Потерян. Хриплый вздох застрял у меня в горле.
– Мне пора, – сказала Марна. – Вот-вот проснется Джинджер.
– Береги себя, – прошептала я.
– А ты себя, – тоже шепотом ответила она.
Мне хотелось прорыдаться – так, чтобы подушка промокла насквозь, – но глаза оставались сухими. В итоге я сползла на пол и, опустившись на колени, рыдала в подушку без слез. Я и сама знала, что должна отпустить Кая, раз уж он меня оставил, и все же рана, которую нанесли мне слова Марны, пульсировала как свежая. У меня никогда не будет того, что я хочу. Я пыталась с этим смириться, понимая, что когда-нибудь появится нечто, более значимое, чем моя жизнь с ее тревогами. И вот – свершилось. Но мне никогда не приходило в голову, что дело моей жизни будет сопряжено с такими муками и болью потери.
Нельзя, – сказала я себе, – забывать, что не во мне здесь дело. Пусть моя жизнь – лишь крохотная точка на карте, маленькие точки тоже могут кое-что изменить. Особенно если соединятся. Я ухватилась за эту мысль, и она меня спасла.

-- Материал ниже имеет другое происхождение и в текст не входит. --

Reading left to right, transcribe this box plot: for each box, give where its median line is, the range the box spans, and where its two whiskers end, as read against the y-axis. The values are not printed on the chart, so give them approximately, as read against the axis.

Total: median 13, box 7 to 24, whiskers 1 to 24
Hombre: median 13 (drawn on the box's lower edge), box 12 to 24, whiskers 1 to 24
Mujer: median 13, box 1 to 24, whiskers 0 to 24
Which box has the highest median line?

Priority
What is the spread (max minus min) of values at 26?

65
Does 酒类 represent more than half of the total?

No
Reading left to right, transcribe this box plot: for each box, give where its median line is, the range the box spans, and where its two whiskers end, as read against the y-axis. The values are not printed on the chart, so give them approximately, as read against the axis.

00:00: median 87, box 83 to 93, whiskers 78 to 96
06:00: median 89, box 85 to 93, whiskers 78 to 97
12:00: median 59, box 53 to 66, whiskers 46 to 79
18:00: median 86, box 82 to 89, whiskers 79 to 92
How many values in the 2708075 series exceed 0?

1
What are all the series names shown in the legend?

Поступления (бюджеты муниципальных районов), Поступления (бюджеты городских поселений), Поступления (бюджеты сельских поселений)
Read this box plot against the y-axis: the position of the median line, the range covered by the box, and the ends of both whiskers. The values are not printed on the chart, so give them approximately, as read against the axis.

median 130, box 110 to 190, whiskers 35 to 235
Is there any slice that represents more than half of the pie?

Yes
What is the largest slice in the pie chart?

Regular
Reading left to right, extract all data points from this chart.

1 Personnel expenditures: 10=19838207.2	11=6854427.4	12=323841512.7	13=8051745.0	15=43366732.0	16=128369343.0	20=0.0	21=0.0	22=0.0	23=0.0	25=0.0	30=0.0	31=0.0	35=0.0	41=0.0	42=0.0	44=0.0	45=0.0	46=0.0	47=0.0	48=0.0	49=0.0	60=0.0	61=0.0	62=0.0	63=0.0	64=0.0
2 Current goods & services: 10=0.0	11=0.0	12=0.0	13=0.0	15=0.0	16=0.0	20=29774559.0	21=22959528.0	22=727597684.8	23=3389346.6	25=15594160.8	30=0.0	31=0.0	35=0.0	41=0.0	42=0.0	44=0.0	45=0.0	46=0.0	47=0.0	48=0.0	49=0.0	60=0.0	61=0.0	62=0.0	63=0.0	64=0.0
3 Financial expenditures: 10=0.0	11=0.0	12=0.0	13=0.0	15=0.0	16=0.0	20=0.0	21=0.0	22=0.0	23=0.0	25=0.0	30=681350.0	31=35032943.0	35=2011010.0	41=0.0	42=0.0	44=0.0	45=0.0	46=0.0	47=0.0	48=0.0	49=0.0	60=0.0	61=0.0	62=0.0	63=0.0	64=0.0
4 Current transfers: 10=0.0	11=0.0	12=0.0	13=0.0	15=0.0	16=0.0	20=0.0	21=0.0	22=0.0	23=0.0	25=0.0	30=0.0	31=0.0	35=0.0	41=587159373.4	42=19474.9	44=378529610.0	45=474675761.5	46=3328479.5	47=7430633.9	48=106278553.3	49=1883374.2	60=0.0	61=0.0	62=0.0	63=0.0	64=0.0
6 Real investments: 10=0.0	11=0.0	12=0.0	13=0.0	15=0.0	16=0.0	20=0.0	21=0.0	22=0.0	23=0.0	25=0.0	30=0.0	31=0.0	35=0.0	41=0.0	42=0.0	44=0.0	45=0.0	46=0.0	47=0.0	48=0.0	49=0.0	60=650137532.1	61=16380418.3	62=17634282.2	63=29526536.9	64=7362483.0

Наутро мы с Патти сонными мухами ползали по кухне, готовясь к приходу моего отца.
– Попробуй-ка, – Патти протянула мне пластиковую ложку, которой размешивала в кувшине холодный чай.
Я сделала глоток и подняла вверх большой палец – как всегда, превосходно – и тут же сморщилась от острой головной боли.
– Может быть, – предложила Патти, – пару таблеток аспирина?
Я покачала головой. Никаких обезболивающих. Тем более что они все равно сгорают мгновенно.
Когда отец, наконец, появился, то, не здороваясь, направился прямо ко мне. На нем были потертые черные кожаные брюки; широкую грудь и плечи плотно облегала белая футболка.
– Что случилось? – спросил он своим сиплым голосом, пристально вглядываясь в мое лицо.
Его устрашающая внешность и свирепый взгляд, когда он наклонил ко мне свою бритую голову с седеющей бородкой, были хорошо мне знакомы. Я знала, что на самом деле он волнуется за меня.
– Привет! – сказала я и сделала шаг к нему, так чтобы он мог меня обнять. Так хорошо было вновь видеть его после перерыва в полгода.
– Давай присядем, – я взяла его за руку и усадила рядом с собой на кушетку. Патти расположилась напротив нас в кресле-качалке. Отец, не отрываясь, смотрел на меня.
– Вчера произошло нечто исключительное. Помнишь сестру Рут, которая умерла прежде, чем я смогла с ней увидеться? – Отец кивнул. – Так вот, ее дух по прошествии долгого времени нашел меня, чтобы передать пророчество.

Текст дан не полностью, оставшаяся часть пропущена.